SHANGHAI — China’s leading auto trade association estimates industry sales in April fell 48% year-on-year as zero COVID-19 policies closed factories, limited showroom traffic and curbed traffic. consumer and business spending.
The estimate represents the biggest drop in sales in the world’s biggest auto market since February 2020, around the start of the pandemic, when volume fell 79% from a year earlier.
Car sales in the first four months of the year could fall 12% from a year earlier, the China Association of Automobile Manufacturers said on Friday.
The sharp drop is the latest sign of the economic costs of emergency measures imposed by China to control a coronavirus outbreak in Shanghai and other cities in recent weeks and comes as manufacturers battle to restart production.
The overall sales estimate was also lower than a previous one based on retail sales for the first three weeks of April.
The China Passenger Car Association estimated retail passenger car deliveries in China were down 39% in the first three weeks of April from a year earlier.
Shanghai’s showrooms, stores and malls were closed during the month and the city’s 25 million people were unable to shop online for far beyond food and daily necessities .
Nomura analysts estimated in mid-April that 45 cities, representing 40% of China’s GDP, were under full or partial lockdown, with a growing risk of recession.
A survey by a Chinese auto dealer association showed showrooms in 34 cities were closed amid COVID-19 control measures in April, most for more than a week.
Before the Shanghai lockdown, electric vehicle sales were booming.

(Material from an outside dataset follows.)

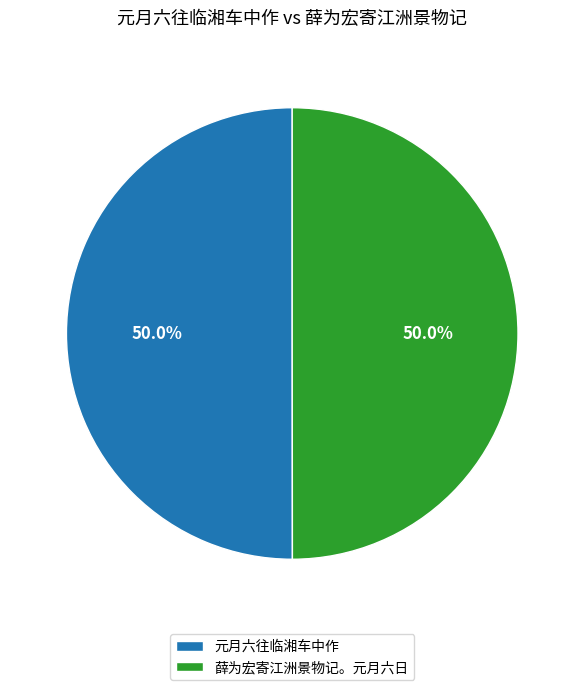

Do 元月六往临湘车中作 and 薛为宏寄江洲景物记。元月六日 together represent more than half of the pie?

Yes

Tesla’s sales in China jumped 56% in the first quarter, while its biggest rival in China, BYD, saw EV deliveries quintuple.
Earlier this week, three of China’s biggest electric vehicle makers also announced a sharp drop in sales.
Deliveries fell 42% at Xpeng Inc., 49% at Nio Inc. and 62% at Li Auto Inc., from March, according to company data.
SAIC Motor Corp., China’s largest automaker by sales and a partner of Volkswagen Group and General Motors, reported a 60% drop in sales in April.
Tesla aims to increase production at its Shanghai factory to pre-lockdown levels by May 16, according to an internal memo seen by Reuters.
The disruption at Tesla’s factory was one of the most high-profile consequences of China’s measures to control the latest, largest-to-date COVID-19 outbreak with strict controls.
Tesla’s progress, however, comes as a survey showed Japanese companies are struggling to reopen factories in Shanghai, indicating problems with the city government’s efforts to help key businesses get back to business.